- **Exercise requirements**: Please give all of the data again, character for character, and drop the pictures.

- **Data provided**:
_ _ _

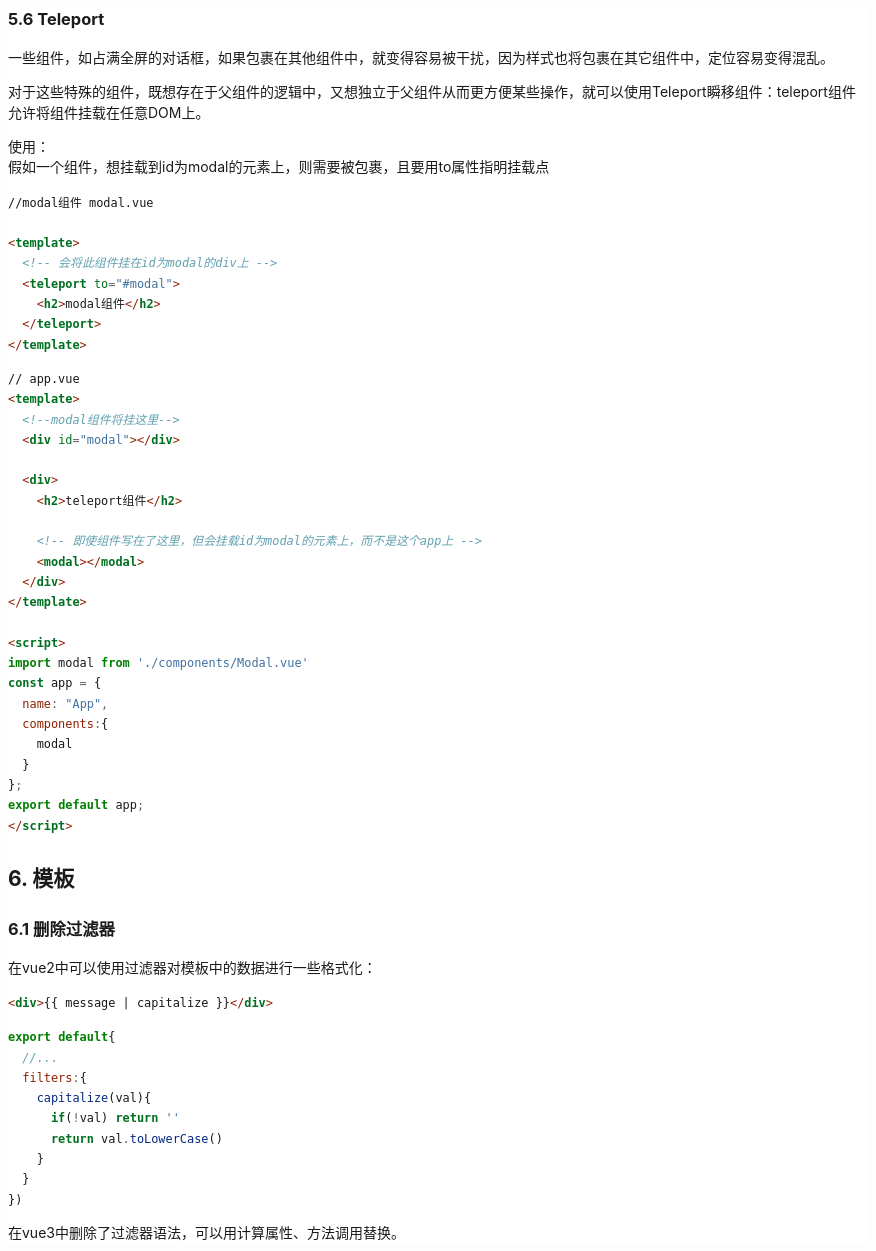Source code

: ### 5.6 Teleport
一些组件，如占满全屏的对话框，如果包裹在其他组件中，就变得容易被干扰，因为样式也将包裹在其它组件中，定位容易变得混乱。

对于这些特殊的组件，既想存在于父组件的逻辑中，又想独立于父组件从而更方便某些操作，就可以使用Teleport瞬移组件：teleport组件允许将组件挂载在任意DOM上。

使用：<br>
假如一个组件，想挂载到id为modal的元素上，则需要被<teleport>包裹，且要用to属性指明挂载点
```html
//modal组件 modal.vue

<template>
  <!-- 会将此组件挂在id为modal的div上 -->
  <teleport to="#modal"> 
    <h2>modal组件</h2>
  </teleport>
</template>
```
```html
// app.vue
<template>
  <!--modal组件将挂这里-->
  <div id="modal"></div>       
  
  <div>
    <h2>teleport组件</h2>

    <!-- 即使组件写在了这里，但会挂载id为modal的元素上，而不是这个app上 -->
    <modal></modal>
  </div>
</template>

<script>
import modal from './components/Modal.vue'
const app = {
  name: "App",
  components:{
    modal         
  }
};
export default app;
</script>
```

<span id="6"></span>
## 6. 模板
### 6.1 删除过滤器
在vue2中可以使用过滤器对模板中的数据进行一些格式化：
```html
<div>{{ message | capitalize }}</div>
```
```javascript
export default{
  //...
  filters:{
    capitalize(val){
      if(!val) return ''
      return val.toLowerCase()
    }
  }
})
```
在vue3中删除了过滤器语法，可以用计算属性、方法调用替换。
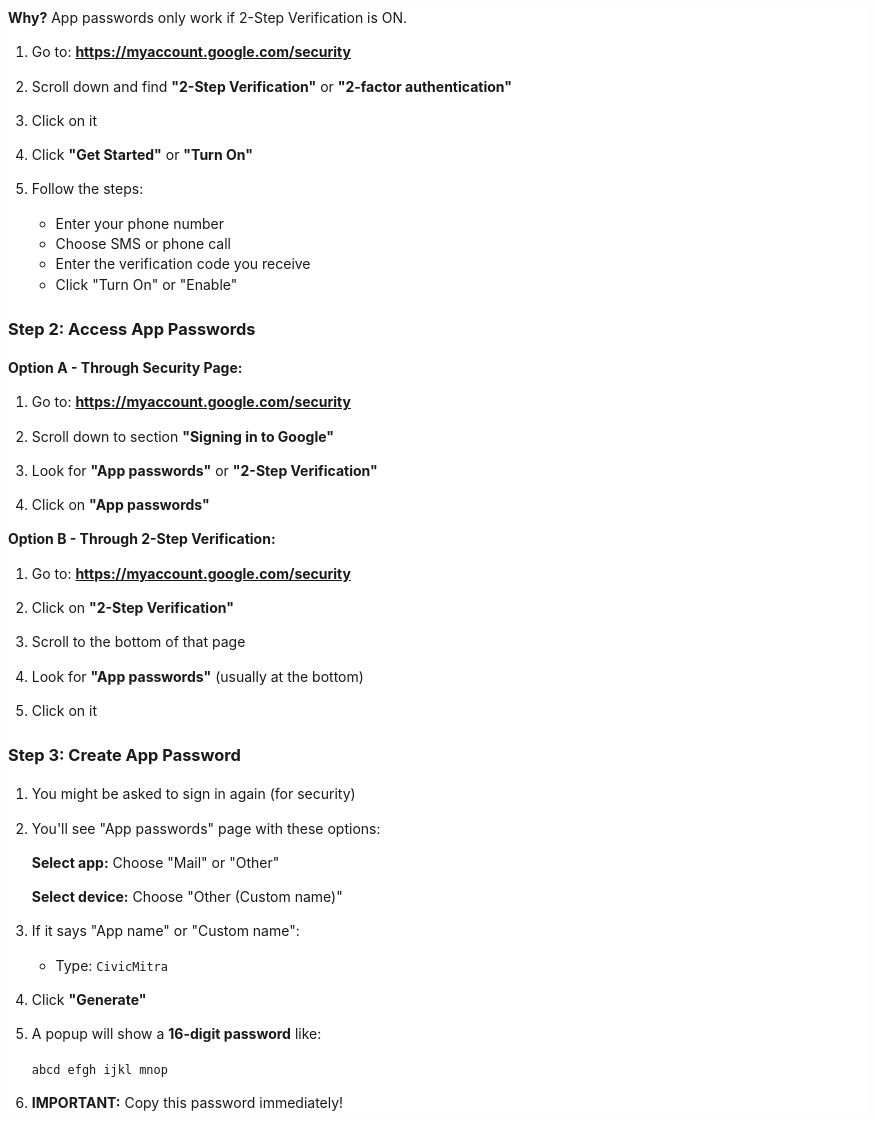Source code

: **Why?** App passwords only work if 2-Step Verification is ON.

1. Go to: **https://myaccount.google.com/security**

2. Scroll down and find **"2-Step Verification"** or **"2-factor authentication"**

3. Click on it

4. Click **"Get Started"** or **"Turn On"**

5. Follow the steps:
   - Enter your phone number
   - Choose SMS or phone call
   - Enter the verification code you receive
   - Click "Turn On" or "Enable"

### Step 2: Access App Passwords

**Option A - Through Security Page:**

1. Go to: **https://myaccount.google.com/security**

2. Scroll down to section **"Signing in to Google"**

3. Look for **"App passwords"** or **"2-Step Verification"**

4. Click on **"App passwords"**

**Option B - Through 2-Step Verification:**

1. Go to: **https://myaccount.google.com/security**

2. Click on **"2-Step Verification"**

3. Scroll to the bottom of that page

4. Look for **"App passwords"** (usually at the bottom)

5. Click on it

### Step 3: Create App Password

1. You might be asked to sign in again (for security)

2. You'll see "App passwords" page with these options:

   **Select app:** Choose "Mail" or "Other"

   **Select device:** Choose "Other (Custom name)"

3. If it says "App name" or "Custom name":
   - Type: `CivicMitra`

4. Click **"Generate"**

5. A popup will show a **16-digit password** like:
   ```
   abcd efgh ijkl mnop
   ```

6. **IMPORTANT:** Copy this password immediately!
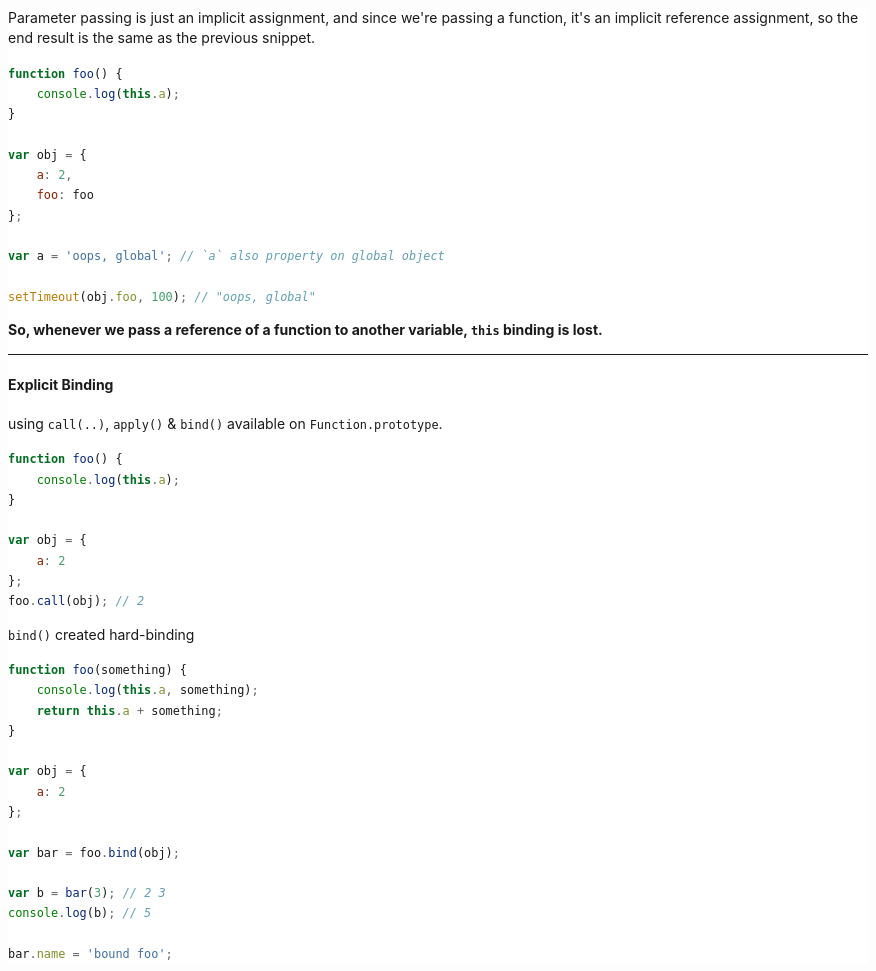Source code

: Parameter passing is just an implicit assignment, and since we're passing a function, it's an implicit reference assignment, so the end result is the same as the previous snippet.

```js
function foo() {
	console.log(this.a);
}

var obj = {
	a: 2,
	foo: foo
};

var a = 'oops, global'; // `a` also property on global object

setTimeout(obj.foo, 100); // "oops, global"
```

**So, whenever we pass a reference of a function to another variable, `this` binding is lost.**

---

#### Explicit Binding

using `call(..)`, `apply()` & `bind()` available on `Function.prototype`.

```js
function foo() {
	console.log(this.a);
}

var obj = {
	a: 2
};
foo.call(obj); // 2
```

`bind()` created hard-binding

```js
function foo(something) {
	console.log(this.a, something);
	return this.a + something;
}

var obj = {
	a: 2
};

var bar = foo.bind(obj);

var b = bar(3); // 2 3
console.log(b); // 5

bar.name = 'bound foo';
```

_ _ _

- **Solution**:
Source code

: ### 5.6 Teleport
一些组件，如占满全屏的对话框，如果包裹在其他组件中，就变得容易被干扰，因为样式也将包裹在其它组件中，定位容易变得混乱。

对于这些特殊的组件，既想存在于父组件的逻辑中，又想独立于父组件从而更方便某些操作，就可以使用Teleport瞬移组件：teleport组件允许将组件挂载在任意DOM上。

使用：<br>
假如一个组件，想挂载到id为modal的元素上，则需要被<teleport>包裹，且要用to属性指明挂载点
```html
//modal组件 modal.vue

<template>
  <!-- 会将此组件挂在id为modal的div上 -->
  <teleport to="#modal"> 
    <h2>modal组件</h2>
  </teleport>
</template>
```
```html
// app.vue
<template>
  <!--modal组件将挂这里-->
  <div id="modal"></div>       
  
  <div>
    <h2>teleport组件</h2>

    <!-- 即使组件写在了这里，但会挂载id为modal的元素上，而不是这个app上 -->
    <modal></modal>
  </div>
</template>

<script>
import modal from './components/Modal.vue'
const app = {
  name: "App",
  components:{
    modal         
  }
};
export default app;
</script>
```

<span id="6"></span>
## 6. 模板
### 6.1 删除过滤器
在vue2中可以使用过滤器对模板中的数据进行一些格式化：
```html
<div>{{ message | capitalize }}</div>
```
```javascript
export default{
  //...
  filters:{
    capitalize(val){
      if(!val) return ''
      return val.toLowerCase()
    }
  }
})
```
在vue3中删除了过滤器语法，可以用计算属性、方法调用替换。
Source code

: **Why?** App passwords only work if 2-Step Verification is ON.

1. Go to: **https://myaccount.google.com/security**

2. Scroll down and find **"2-Step Verification"** or **"2-factor authentication"**

3. Click on it

4. Click **"Get Started"** or **"Turn On"**

5. Follow the steps:
   - Enter your phone number
   - Choose SMS or phone call
   - Enter the verification code you receive
   - Click "Turn On" or "Enable"

### Step 2: Access App Passwords

**Option A - Through Security Page:**

1. Go to: **https://myaccount.google.com/security**

2. Scroll down to section **"Signing in to Google"**

3. Look for **"App passwords"** or **"2-Step Verification"**

4. Click on **"App passwords"**

**Option B - Through 2-Step Verification:**

1. Go to: **https://myaccount.google.com/security**

2. Click on **"2-Step Verification"**

3. Scroll to the bottom of that page

4. Look for **"App passwords"** (usually at the bottom)

5. Click on it

### Step 3: Create App Password

1. You might be asked to sign in again (for security)

2. You'll see "App passwords" page with these options:

   **Select app:** Choose "Mail" or "Other"

   **Select device:** Choose "Other (Custom name)"

3. If it says "App name" or "Custom name":
   - Type: `CivicMitra`

4. Click **"Generate"**

5. A popup will show a **16-digit password** like:
   ```
   abcd efgh ijkl mnop
   ```

6. **IMPORTANT:** Copy this password immediately!
Source code

: Parameter passing is just an implicit assignment, and since we're passing a function, it's an implicit reference assignment, so the end result is the same as the previous snippet.

```js
function foo() {
	console.log(this.a);
}

var obj = {
	a: 2,
	foo: foo
};

var a = 'oops, global'; // `a` also property on global object

setTimeout(obj.foo, 100); // "oops, global"
```

**So, whenever we pass a reference of a function to another variable, `this` binding is lost.**

---

#### Explicit Binding

using `call(..)`, `apply()` & `bind()` available on `Function.prototype`.

```js
function foo() {
	console.log(this.a);
}

var obj = {
	a: 2
};
foo.call(obj); // 2
```

`bind()` created hard-binding

```js
function foo(something) {
	console.log(this.a, something);
	return this.a + something;
}

var obj = {
	a: 2
};

var bar = foo.bind(obj);

var b = bar(3); // 2 3
console.log(b); // 5

bar.name = 'bound foo';
```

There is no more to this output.